What matters to managers and executives is the ability to quickly see what’s going on and the ability to create actionable data for the business. They need to be able to see that the project is on time and on budget and move forward smoothly. Anything else is a distraction.

developers

Developers need to be able to quickly interact with the project management tool to keep track of not only what they have been assigned but also what they have accomplished and how others are doing. Developers need the tools to help manage periods of increased activity, where a certain goal has been set as well as a deadline.

To this end, developers need kanban boards, scrum boards, sprints and time tracking. They will also need 3rd party services like GitHub integrated so they can keep track of their commits and other development activities. They’ll need to share files, manage bugs and issues, communicate, and collaborate. For more advanced users, workflow builders and automation tools can help provide a serious advantage, as they can help make work more efficient, reliable, and repeatable.

Public relations and marketing

The PR and marketing department will almost never require other users’ feature set. This is due to the nature of their business, where they really only need to know the delivery dates so they can plan their marketing campaign for the new product.

To this end, public relations and marketing needs as many reports as possible. That means dashboards and analysis tools with a dash of calendar. If you rely heavily on PR and marketing, you’ll want to make sure the platform you choose offers customizable dashboards and plenty of tools for presenting data in an easily readable form.

Information Technology and Operations

The IT and Operations departments will work with developers to ensure the infrastructure is in place and up to the task. They will need to know if there are any issues causing hiccups in the project. Therefore, IT and operations staff will need features such as dashboards, communication and collaboration tools, reports, and forms. Since these departments may be involved in the testing phase of the project, they will need access to bug and issue tracking so that they can submit tickets.

IT and Operations staff may also want access to the documentation. After all, these two teams will most likely be responsible for publishing the project, so they will need to have all the necessary documentation in order to be able to take on the final stage of the project.

other employees

If other employees are connected to the project but don’t manage what’s being created, developed, marketed, or deployed, you should still provide access to some features so they stay in the loop. The features you might include in them are calendars, communication and collaboration tools, basic reports and documentation, and error and issue submission tools.

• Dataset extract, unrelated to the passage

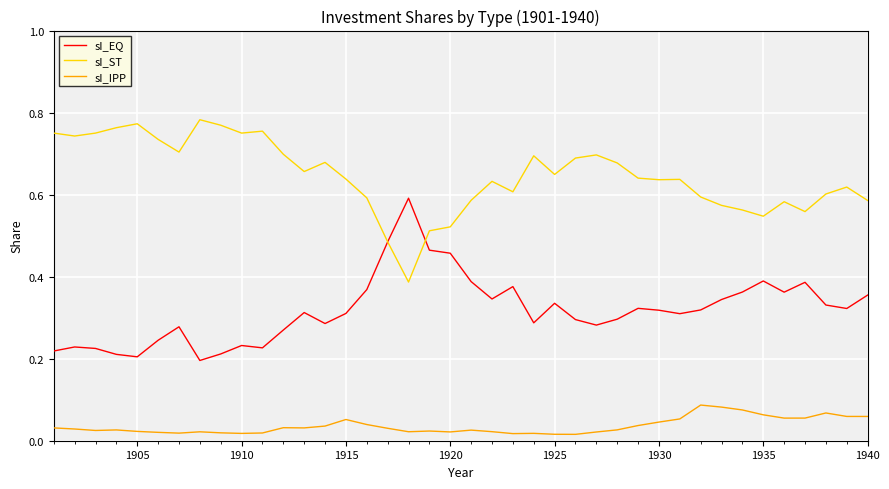

True or false: sI_IPP and sI_EQ intersect in this chart.

False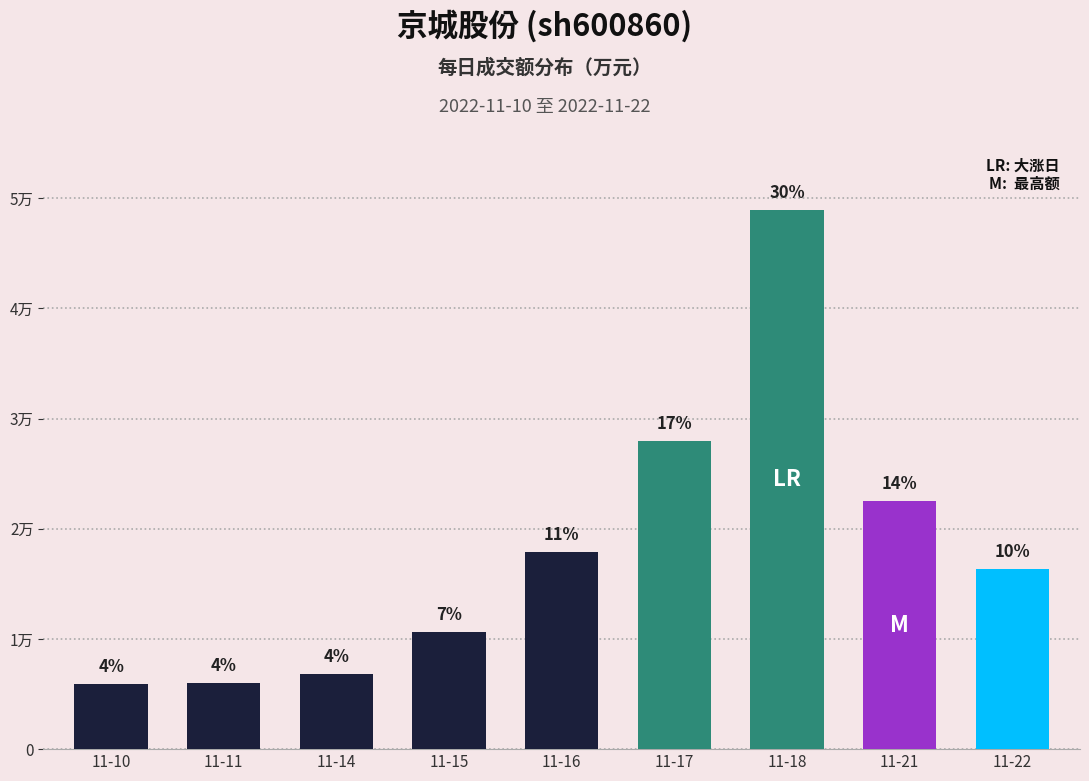

What is the value of the 1st bar from the left?

5930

Remember, what you allow these employees to use will depend on their role in the company, so distribute these features wisely. You definitely don’t want the wrong employee to have access to a board where they can make a mess of the project.

conclusion

Every project, company, project management tool is different. If you create a list of the features you need by department, you will come up with a definitive list of what you need this platform to be and the choice will be exponentially easier.